SMT for Iceberg Sink Connector

Olga Semme

Collapse content Expand content

Contents

Overview of SMT
CopyValue
DmsTransform
DebeziumTransform
JsonToMapTransform
KafkaMetadataTransform
MongoDebeziumTransform
Example of SMT

Overview of SMT

Single Message Transform (SMT) — a ready-made component with simple logic for a single message transformation.

SMT transformations are part of the Kafka Connect architecture, used to modify data before writing it to Kafka and to modify data read from Kafka, simplifying event processing and routing.

SMT transformations are not mandatory.

The configuration of transformations is performed as part of the instance configuration of the connector via the following parameters:

{
"transforms": "<alias>",
"transforms.<alias>.type": "<alias.type>",
"transforms.<alias>.<transformConfig>": "<valueTransformConfig>"
}

where:

<alias> — the name of the transformation; names can be listed separated by commas in the order the transformations are applied.
<alias.type> — the full class name for the transformation.
<transformConfig> — the configuration parameter for a specific transformation. Some transformations may not have parameters.
<valueTransformConfig> — the value of the transformation’s configuration parameter.

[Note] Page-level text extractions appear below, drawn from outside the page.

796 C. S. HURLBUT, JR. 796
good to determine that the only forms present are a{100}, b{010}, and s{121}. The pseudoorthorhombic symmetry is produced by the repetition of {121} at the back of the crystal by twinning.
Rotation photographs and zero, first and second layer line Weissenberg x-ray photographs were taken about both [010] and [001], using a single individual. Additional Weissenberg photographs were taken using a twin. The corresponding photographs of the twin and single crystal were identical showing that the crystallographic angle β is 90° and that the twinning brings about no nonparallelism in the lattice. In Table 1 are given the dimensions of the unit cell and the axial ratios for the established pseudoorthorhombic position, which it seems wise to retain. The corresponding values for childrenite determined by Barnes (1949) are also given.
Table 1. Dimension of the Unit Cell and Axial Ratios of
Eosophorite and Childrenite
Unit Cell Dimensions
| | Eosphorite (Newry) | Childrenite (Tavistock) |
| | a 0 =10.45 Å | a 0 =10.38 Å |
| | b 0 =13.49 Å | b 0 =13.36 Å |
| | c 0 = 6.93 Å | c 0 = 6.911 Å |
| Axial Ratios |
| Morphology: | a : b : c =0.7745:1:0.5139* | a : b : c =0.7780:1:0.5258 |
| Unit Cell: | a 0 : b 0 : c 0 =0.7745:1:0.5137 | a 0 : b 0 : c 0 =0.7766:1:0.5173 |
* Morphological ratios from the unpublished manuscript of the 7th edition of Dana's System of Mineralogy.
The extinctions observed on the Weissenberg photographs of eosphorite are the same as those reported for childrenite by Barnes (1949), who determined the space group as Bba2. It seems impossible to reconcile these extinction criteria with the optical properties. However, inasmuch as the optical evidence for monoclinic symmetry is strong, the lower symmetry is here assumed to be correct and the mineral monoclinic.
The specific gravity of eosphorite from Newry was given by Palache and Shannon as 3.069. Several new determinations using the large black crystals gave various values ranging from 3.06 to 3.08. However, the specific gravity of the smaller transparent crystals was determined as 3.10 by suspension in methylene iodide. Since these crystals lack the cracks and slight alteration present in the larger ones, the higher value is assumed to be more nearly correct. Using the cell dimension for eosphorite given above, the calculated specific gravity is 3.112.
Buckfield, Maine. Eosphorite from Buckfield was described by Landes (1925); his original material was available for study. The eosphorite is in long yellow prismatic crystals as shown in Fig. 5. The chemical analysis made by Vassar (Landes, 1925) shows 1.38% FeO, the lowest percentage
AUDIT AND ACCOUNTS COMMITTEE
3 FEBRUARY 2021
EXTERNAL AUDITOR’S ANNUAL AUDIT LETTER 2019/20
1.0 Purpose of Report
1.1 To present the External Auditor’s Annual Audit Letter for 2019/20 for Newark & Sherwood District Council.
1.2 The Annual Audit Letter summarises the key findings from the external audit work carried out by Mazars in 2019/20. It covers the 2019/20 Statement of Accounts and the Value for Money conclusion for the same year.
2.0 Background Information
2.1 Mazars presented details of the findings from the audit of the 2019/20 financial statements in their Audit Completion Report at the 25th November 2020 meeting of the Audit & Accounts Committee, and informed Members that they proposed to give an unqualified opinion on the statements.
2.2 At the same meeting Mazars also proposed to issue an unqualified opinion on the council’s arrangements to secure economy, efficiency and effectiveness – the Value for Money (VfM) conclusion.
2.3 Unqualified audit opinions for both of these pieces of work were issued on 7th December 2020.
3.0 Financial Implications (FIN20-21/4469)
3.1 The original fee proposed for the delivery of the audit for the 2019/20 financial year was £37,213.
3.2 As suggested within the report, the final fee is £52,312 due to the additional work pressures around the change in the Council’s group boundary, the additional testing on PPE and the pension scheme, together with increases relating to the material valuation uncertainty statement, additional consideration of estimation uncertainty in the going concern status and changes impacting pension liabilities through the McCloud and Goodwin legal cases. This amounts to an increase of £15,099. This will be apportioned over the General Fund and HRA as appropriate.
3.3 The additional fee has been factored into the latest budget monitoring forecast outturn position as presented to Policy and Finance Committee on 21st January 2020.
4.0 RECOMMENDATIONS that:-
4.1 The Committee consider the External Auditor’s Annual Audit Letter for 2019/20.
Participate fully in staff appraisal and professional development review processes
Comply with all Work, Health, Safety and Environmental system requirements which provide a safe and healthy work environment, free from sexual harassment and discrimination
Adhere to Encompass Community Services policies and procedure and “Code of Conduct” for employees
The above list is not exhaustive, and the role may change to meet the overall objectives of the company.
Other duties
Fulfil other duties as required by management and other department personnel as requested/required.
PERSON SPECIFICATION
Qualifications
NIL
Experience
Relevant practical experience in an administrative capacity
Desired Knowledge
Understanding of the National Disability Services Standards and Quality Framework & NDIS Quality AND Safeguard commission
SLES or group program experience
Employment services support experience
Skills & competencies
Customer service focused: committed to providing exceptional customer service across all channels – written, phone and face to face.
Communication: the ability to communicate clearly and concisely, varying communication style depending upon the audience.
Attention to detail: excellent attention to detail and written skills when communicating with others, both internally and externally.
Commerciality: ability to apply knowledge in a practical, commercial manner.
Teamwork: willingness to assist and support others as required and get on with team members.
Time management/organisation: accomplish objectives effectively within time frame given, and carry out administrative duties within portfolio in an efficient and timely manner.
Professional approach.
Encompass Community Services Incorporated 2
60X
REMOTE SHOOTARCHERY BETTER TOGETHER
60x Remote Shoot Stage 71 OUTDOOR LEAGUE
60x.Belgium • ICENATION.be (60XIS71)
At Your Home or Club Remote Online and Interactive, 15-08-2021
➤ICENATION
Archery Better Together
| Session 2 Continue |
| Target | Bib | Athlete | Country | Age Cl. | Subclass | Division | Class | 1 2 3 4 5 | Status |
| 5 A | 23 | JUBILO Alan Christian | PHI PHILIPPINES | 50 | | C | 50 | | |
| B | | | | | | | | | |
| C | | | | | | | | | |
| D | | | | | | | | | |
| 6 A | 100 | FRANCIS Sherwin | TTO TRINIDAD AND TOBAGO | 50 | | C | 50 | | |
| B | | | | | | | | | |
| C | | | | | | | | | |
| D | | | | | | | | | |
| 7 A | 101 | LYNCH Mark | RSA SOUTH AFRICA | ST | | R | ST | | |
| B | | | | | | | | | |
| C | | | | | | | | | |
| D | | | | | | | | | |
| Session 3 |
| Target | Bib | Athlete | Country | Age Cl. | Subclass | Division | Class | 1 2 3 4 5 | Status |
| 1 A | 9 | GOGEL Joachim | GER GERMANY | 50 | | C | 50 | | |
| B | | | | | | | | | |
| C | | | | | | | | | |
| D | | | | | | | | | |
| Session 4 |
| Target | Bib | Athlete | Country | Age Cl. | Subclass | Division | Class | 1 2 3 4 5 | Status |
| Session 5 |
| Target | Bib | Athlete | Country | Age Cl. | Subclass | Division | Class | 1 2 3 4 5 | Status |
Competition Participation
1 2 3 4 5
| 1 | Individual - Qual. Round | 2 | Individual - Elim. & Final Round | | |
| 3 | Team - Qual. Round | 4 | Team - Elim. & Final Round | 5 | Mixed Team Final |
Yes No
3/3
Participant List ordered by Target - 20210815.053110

Starting with ADS 3.9.1.1.b1, in ADS Control, several types (classes) of SMT are available for configuration by default for the Iceberg Sink Connector:

io.tabular.iceberg.connect.transforms.CopyValue
io.tabular.iceberg.connect.transforms.DmsTransform
io.tabular.iceberg.connect.transforms.DebeziumTransform
io.tabular.iceberg.connect.transforms.JsonToMapTransform
io.tabular.iceberg.connect.transforms.KafkaMetadataTransform
io.tabular.iceberg.connect.transforms.MongoDebeziumTransform

CopyValue

CopyValue copies a value from one field to a new field.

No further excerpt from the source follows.